Support your answer using statistics. Perform a t-test comparing the expression level of this transcript between the 4 smoke-treated samples versus 4 control samples. Use any program of your choice to do so (R, excel, Google Sheets, etc.).
Q2 - Is the difference statistically significant (p < 0.05)?
Detecting differentially expressed genes (DEGs) in R
Now that you have measured transcript abundance for all samples using Salmon
, you can perform a differential expression analysis using a tool such as DeSeq2 or edgeR.
On your local machine, install the following R packages:
tximport
DEseq2
EnhancedVolcano
Now, on your local machine, open your terminal and download the following quant files produced by Salmon to your local machine
scp -r userid@genomics1.private.uwaterloo.ca:~/task4/quants/ .
Now, open R and load packages and set working directory:
#load required packages
library(tximport)
library(DESeq2)
library(EnhancedVolcano)
#go to your folder containing your quant files you just downloaded
setwd("/path/to/quants")
Download the gencode reference transcriptome
system("wget https://ftp.ebi.ac.uk/pub/databases/gencode/Gencode_human/release_29/gencode.v29.metadata.HGNC.gz")
system("gunzip gencode.v29.metadata.HGNC.gz")
genesymbols = read.delim("gencode.v29.metadata.HGNC")

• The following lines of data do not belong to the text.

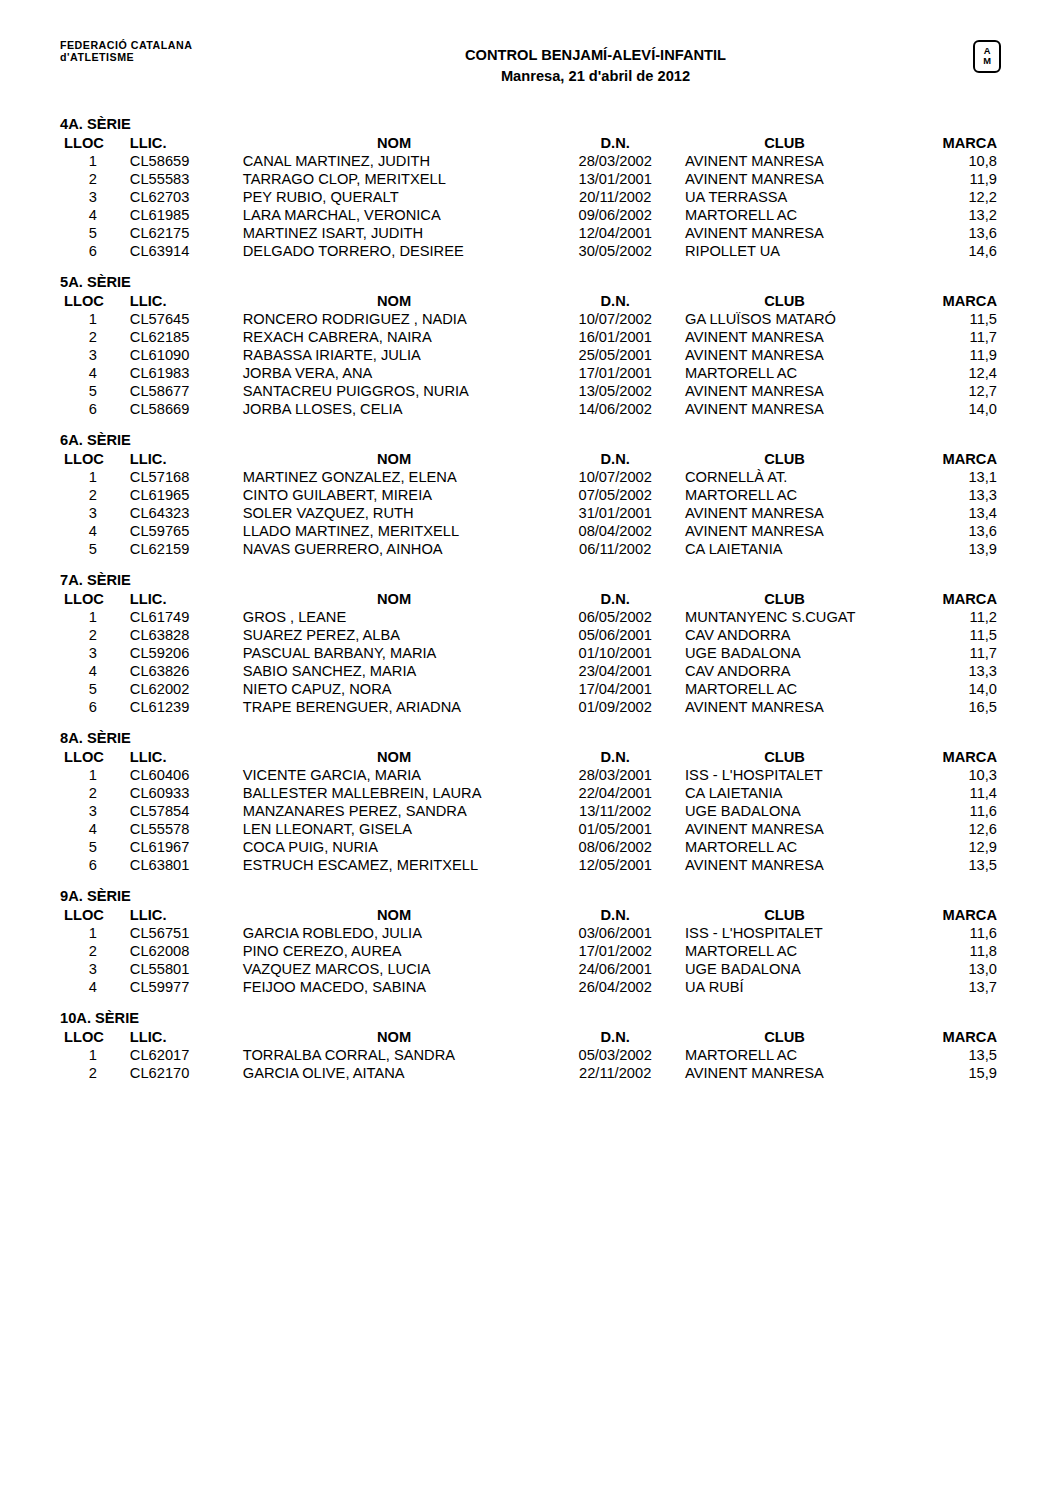FEDERACIÓ CATALANA d'ATLETISME
CONTROL BENJAMÍ-ALEVÍ-INFANTIL
Manresa, 21 d'abril de 2012
A
M
4A. SÈRIE
| LLOC | LLIC. | NOM | D.N. | CLUB | MARCA |
| --- | --- | --- | --- | --- | --- |
| 1 | CL58659 | CANAL MARTINEZ, JUDITH | 28/03/2002 | AVINENT MANRESA | 10,8 |
| 2 | CL55583 | TARRAGO CLOP, MERITXELL | 13/01/2001 | AVINENT MANRESA | 11,9 |
| 3 | CL62703 | PEY RUBIO, QUERALT | 20/11/2002 | UA TERRASSA | 12,2 |
| 4 | CL61985 | LARA MARCHAL, VERONICA | 09/06/2002 | MARTORELL AC | 13,2 |
| 5 | CL62175 | MARTINEZ ISART, JUDITH | 12/04/2001 | AVINENT MANRESA | 13,6 |
| 6 | CL63914 | DELGADO TORRERO, DESIREE | 30/05/2002 | RIPOLLET UA | 14,6 |
5A. SÈRIE
| LLOC | LLIC. | NOM | D.N. | CLUB | MARCA |
| --- | --- | --- | --- | --- | --- |
| 1 | CL57645 | RONCERO RODRIGUEZ , NADIA | 10/07/2002 | GA LLUÏSOS MATARÓ | 11,5 |
| 2 | CL62185 | REXACH CABRERA, NAIRA | 16/01/2001 | AVINENT MANRESA | 11,7 |
| 3 | CL61090 | RABASSA IRIARTE, JULIA | 25/05/2001 | AVINENT MANRESA | 11,9 |
| 4 | CL61983 | JORBA VERA, ANA | 17/01/2001 | MARTORELL AC | 12,4 |
| 5 | CL58677 | SANTACREU PUIGGROS, NURIA | 13/05/2002 | AVINENT MANRESA | 12,7 |
| 6 | CL58669 | JORBA LLOSES, CELIA | 14/06/2002 | AVINENT MANRESA | 14,0 |
6A. SÈRIE
| LLOC | LLIC. | NOM | D.N. | CLUB | MARCA |
| --- | --- | --- | --- | --- | --- |
| 1 | CL57168 | MARTINEZ GONZALEZ, ELENA | 10/07/2002 | CORNELLÀ AT. | 13,1 |
| 2 | CL61965 | CINTO GUILABERT, MIREIA | 07/05/2002 | MARTORELL AC | 13,3 |
| 3 | CL64323 | SOLER VAZQUEZ, RUTH | 31/01/2001 | AVINENT MANRESA | 13,4 |
| 4 | CL59765 | LLADO MARTINEZ, MERITXELL | 08/04/2002 | AVINENT MANRESA | 13,6 |
| 5 | CL62159 | NAVAS GUERRERO, AINHOA | 06/11/2002 | CA LAIETANIA | 13,9 |
7A. SÈRIE
| LLOC | LLIC. | NOM | D.N. | CLUB | MARCA |
| --- | --- | --- | --- | --- | --- |
| 1 | CL61749 | GROS , LEANE | 06/05/2002 | MUNTANYENC S.CUGAT | 11,2 |
| 2 | CL63828 | SUAREZ PEREZ, ALBA | 05/06/2001 | CAV ANDORRA | 11,5 |
| 3 | CL59206 | PASCUAL BARBANY, MARIA | 01/10/2001 | UGE BADALONA | 11,7 |
| 4 | CL63826 | SABIO SANCHEZ, MARIA | 23/04/2001 | CAV ANDORRA | 13,3 |
| 5 | CL62002 | NIETO CAPUZ, NORA | 17/04/2001 | MARTORELL AC | 14,0 |
| 6 | CL61239 | TRAPE BERENGUER, ARIADNA | 01/09/2002 | AVINENT MANRESA | 16,5 |
8A. SÈRIE
| LLOC | LLIC. | NOM | D.N. | CLUB | MARCA |
| --- | --- | --- | --- | --- | --- |
| 1 | CL60406 | VICENTE GARCIA, MARIA | 28/03/2001 | ISS - L'HOSPITALET | 10,3 |
| 2 | CL60933 | BALLESTER MALLEBREIN, LAURA | 22/04/2001 | CA LAIETANIA | 11,4 |
| 3 | CL57854 | MANZANARES PEREZ, SANDRA | 13/11/2002 | UGE BADALONA | 11,6 |
| 4 | CL55578 | LEN LLEONART, GISELA | 01/05/2001 | AVINENT MANRESA | 12,6 |
| 5 | CL61967 | COCA PUIG, NURIA | 08/06/2002 | MARTORELL AC | 12,9 |
| 6 | CL63801 | ESTRUCH ESCAMEZ, MERITXELL | 12/05/2001 | AVINENT MANRESA | 13,5 |
9A. SÈRIE
| LLOC | LLIC. | NOM | D.N. | CLUB | MARCA |
| --- | --- | --- | --- | --- | --- |
| 1 | CL56751 | GARCIA ROBLEDO, JULIA | 03/06/2001 | ISS - L'HOSPITALET | 11,6 |
| 2 | CL62008 | PINO CEREZO, AUREA | 17/01/2002 | MARTORELL AC | 11,8 |
| 3 | CL55801 | VAZQUEZ MARCOS, LUCIA | 24/06/2001 | UGE BADALONA | 13,0 |
| 4 | CL59977 | FEIJOO MACEDO, SABINA | 26/04/2002 | UA RUBÍ | 13,7 |
10A. SÈRIE
| LLOC | LLIC. | NOM | D.N. | CLUB | MARCA |
| --- | --- | --- | --- | --- | --- |
| 1 | CL62017 | TORRALBA CORRAL, SANDRA | 05/03/2002 | MARTORELL AC | 13,5 |
| 2 | CL62170 | GARCIA OLIVE, AITANA | 22/11/2002 | AVINENT MANRESA | 15,9 |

Read the quant files into R
files = paste(list.dirs('.', recursive=FALSE),"/","quant.sf",sep='')
#make sure to check your list of files to ensure that this step worked
txi.salmon <- tximport(files, type = "salmon", tx2gene = genesymbols, ignoreAfterBar =T)
Run DESeq2 to detect differentially expressed genes between the two categories
meta = data.matrix(cbind(files,as.numeric(c(0,0,0,0,1,1,1,1))))
#check that the first four samples are control samples (0) and the last four are TSE (1)
meta
colnames(meta) = c("filenames","category")
dds <- DESeqDataSetFromTximport(txi.salmon, meta, ~as.factor(category)) # this is detecting DEGs between the "0" and "1" samples
dds <- DESeq(dds)
res <- results(dds, lfcThreshold=0.5,alpha=0.01)
Examine the results
summary(res)
Q3 - How many significant up- and down-expressed genes were detected?
Q4 - Produce a table of the top 10 differentially expressed genes along with their fold-changes and adjusted p-values. Also include the code you used to do so.
Next, generate a volcano plot using the following code.
EnhancedVolcano(res,
lab = rownames(res),
x = 'log2FoldChange',
y = 'pvalue')
Q5 - Paste an image of a volcano plot.
ASSIGNMENT QUESTIONS
The questions for this task are indicated by the lines starting with above. Please submit your answers in the dropbox on LEARN.